Ohio
Under the Cleveland Scholarship and Tutoring Pilot Project Scholarship Program enacted Program enacted by the Ohio legislature in 1995, about 4,000 Cleveland students use tuition vouchers worth $2,250 each to attend private schools. As of last year, about 96 percent of the students were using the vouchers to attend religiously affiliated schools, a fact that was crucial to a ruling by a federal appeals court striking down the program as an unconstitutional establishment of religion. The U.S. Supreme Court will use the legal challenge to this program to decide the constitutionality of using publicly funded vouchers at religious schools.
Wisconsin
The state adopted its pioneering private-school-voucher program for Milwaukee students from low-income families in 1990. But it wasn’t until 1995 that the program was amended to include religious schools, prompting a new round of legal challenges. The Wisconsin Supreme Court ruled 4-2 in 1998 that the program did not violate the First Amendment’s establishment clause. The program now includes about 10,000 students, 70 percent of whom are enrolled in religious schools, and provides them with vouchers worth as much as $5,550 each.
Florida
The Opportunity Scholarship Program was enacted in 1999 as the first statewide voucher program. It allows children in schools deemed failing by the state for two years out of four to receive vouchers to attend other public schools or private schools, including religious ones. So far, only two schools in Pensacola have been labeled failing twice within four years, leading 58 students to use vouchers for private schools and 78 students to transfer to other public schools. The program is under challenge in the state courts on establishment-of-religion and other grounds.
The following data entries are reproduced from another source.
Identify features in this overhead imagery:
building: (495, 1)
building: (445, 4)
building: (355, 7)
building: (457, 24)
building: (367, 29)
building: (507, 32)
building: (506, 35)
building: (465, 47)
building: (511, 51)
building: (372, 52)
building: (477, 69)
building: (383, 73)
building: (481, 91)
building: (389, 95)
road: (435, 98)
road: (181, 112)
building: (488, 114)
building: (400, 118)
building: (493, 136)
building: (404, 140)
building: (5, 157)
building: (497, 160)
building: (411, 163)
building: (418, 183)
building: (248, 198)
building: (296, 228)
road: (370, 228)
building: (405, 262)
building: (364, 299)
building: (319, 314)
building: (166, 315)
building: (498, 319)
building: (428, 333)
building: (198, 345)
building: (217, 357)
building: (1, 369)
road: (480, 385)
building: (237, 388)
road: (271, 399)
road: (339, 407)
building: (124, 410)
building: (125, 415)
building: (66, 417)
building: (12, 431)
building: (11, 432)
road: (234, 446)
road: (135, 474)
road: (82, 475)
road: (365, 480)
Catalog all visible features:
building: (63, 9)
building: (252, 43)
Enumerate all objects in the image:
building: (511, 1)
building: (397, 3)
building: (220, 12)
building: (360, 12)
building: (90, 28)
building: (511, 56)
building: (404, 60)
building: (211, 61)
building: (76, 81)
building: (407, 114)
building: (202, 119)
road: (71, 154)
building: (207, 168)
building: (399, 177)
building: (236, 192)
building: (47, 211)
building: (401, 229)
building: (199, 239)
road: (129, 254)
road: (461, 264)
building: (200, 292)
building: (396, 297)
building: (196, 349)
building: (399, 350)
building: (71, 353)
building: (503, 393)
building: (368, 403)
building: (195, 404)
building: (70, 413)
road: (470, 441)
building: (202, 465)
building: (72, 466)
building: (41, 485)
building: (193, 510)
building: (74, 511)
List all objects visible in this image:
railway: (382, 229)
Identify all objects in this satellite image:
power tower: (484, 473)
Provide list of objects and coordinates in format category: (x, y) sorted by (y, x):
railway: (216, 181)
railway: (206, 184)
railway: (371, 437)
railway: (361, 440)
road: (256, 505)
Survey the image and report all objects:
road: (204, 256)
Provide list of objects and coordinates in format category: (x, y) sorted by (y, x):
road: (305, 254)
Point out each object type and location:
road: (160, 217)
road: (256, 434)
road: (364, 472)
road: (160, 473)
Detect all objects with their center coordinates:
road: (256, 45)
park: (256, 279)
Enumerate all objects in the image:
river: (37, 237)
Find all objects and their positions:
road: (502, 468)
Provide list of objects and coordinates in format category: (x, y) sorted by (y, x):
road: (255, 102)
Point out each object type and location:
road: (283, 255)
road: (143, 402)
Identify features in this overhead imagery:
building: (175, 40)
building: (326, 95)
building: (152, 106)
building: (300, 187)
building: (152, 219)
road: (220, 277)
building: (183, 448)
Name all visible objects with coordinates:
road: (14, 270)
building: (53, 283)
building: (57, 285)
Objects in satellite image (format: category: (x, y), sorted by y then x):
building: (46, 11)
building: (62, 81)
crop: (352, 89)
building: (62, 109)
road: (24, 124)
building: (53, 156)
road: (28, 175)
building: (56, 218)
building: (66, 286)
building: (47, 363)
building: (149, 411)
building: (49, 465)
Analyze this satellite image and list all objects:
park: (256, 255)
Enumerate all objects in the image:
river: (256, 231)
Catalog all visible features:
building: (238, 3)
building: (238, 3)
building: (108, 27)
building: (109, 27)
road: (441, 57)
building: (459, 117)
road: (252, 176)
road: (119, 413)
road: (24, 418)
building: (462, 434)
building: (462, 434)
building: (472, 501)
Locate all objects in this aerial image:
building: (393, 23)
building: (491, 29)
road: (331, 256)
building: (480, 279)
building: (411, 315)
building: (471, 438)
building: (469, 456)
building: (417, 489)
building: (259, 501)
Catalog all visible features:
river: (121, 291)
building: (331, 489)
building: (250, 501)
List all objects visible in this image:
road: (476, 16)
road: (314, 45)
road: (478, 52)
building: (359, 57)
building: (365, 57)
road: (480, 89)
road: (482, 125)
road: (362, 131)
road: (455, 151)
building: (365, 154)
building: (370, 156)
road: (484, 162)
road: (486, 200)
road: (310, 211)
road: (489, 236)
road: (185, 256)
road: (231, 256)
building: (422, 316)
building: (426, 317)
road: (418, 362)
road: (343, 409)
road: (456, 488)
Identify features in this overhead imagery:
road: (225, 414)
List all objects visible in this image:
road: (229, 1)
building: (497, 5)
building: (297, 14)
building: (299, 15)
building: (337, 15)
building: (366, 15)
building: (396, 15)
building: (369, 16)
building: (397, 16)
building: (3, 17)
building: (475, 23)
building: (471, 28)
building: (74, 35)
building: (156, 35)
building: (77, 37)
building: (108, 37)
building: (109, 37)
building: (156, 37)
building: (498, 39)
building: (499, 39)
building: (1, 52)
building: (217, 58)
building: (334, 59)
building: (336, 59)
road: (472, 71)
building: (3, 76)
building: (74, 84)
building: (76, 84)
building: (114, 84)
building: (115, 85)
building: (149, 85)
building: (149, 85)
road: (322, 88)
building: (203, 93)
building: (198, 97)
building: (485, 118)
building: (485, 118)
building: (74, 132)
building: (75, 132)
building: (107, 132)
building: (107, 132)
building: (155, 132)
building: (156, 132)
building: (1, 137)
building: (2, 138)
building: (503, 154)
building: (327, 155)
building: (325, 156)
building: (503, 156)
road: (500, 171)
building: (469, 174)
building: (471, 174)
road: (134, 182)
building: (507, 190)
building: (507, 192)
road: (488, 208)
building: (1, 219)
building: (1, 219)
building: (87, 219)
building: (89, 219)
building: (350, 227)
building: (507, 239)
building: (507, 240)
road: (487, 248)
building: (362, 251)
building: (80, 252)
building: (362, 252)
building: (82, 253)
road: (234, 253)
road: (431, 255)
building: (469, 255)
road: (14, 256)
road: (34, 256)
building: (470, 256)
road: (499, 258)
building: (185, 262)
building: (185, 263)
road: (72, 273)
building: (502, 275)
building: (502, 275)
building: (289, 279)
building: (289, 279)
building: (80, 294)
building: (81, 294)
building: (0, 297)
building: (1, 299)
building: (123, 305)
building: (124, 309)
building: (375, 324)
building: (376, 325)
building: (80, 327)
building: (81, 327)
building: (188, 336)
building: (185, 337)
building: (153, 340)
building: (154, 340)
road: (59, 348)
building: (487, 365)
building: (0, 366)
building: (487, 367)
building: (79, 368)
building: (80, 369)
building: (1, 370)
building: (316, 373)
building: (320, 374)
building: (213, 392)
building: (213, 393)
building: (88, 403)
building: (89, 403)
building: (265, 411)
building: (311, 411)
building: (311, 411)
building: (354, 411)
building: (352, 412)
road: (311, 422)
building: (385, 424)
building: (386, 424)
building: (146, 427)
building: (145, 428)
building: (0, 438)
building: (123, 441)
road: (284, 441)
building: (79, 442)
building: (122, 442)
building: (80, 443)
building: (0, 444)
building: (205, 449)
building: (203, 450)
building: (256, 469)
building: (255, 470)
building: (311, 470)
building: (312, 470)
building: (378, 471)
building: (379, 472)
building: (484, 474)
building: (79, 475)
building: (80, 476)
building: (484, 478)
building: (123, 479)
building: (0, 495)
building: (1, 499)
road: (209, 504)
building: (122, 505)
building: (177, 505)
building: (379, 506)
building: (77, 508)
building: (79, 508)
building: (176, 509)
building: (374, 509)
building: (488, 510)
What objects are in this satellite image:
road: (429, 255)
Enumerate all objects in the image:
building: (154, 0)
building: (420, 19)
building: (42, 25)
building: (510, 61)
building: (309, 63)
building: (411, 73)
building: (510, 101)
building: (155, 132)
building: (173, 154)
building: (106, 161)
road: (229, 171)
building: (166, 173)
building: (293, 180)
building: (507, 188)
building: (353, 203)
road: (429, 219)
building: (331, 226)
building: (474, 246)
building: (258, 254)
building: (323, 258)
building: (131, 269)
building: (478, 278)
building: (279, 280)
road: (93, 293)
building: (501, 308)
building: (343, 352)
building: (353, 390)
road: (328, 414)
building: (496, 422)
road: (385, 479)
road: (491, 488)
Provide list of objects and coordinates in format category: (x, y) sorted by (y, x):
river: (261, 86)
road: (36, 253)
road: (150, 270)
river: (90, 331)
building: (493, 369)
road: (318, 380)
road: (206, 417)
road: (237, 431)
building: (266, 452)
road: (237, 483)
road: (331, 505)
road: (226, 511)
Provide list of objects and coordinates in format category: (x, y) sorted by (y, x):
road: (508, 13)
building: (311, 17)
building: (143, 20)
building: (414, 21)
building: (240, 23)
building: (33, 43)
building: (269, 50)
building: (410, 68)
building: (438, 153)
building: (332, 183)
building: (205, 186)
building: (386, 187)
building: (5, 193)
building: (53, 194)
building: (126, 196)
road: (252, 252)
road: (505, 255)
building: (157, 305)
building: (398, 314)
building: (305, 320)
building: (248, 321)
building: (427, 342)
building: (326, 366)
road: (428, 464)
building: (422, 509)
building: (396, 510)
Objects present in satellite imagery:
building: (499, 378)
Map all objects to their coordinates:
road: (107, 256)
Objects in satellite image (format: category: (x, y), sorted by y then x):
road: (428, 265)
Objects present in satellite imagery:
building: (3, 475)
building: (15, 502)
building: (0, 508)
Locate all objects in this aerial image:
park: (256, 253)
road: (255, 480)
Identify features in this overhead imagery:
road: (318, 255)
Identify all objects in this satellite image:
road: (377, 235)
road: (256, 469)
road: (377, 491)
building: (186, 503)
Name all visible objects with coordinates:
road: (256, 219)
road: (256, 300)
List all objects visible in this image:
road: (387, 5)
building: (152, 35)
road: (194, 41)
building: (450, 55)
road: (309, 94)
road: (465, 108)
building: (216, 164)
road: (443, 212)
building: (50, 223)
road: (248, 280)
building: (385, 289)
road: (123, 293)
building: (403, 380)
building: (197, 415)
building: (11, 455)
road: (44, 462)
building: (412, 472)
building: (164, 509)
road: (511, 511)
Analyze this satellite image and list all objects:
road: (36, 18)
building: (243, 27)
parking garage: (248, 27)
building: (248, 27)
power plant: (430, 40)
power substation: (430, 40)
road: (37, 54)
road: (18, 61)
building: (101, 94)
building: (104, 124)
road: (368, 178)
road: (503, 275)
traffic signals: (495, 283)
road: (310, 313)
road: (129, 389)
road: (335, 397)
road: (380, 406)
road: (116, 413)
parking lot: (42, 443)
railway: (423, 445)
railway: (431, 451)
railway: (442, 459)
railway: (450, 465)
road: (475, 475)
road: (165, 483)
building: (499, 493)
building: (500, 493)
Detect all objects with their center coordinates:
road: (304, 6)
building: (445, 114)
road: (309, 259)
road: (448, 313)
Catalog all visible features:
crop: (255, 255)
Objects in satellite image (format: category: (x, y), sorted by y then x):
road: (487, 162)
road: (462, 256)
A separate Florida program, also enacted in 1999, provides vouchers that allow students with disabilities to attend private schools or out-of-district public schools. The state expects as many as 4,000 students to use the program this school year.
Vermont
Some consider the state’s 132-year-old practice of “tuitioning” to be the first voucher program in the nation. In some 90 towns without their own public high schools, districts pay tuition to send some 6,500 children to private, secular high schools or nearby public high schools. Tuition was paid for religious schools until 1961, when the state courts ruled the practice unconstitutional. A few years ago, one town sought to reinstate religious schools as a choice under the program, but the Vermont Supreme Court ruled in 1999that such participation would violate the establishment clause.
Maine
The state has had a tuitioning system similar to Vermont’s since 1873. Some 5,600 students from 55 towns without high schools attend private schools at state expense. Some parents have sought to expand the program to include religious schools. Both the Maine Supreme Judicial Court and the U.S. Court of Appeals for the 1st Circuit, in Boston, ruled in 1999 against such participation.